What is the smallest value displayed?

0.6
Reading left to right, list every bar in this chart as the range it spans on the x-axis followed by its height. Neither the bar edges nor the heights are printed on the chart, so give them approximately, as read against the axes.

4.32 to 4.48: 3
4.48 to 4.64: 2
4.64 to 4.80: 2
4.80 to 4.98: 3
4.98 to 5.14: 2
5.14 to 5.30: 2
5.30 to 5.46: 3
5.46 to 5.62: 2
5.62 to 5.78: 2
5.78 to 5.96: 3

········

● **Required action**: Copy out the material above word for word, preserving every line as it stands.

● **Result**:
What is the smallest value displayed?

0.6
Reading left to right, list every bar in this chart as the range it spans on the x-axis followed by its height. Neither the bar edges nor the heights are printed on the chart, so give them approximately, as read against the axes.

4.32 to 4.48: 3
4.48 to 4.64: 2
4.64 to 4.80: 2
4.80 to 4.98: 3
4.98 to 5.14: 2
5.14 to 5.30: 2
5.30 to 5.46: 3
5.46 to 5.62: 2
5.62 to 5.78: 2
5.78 to 5.96: 3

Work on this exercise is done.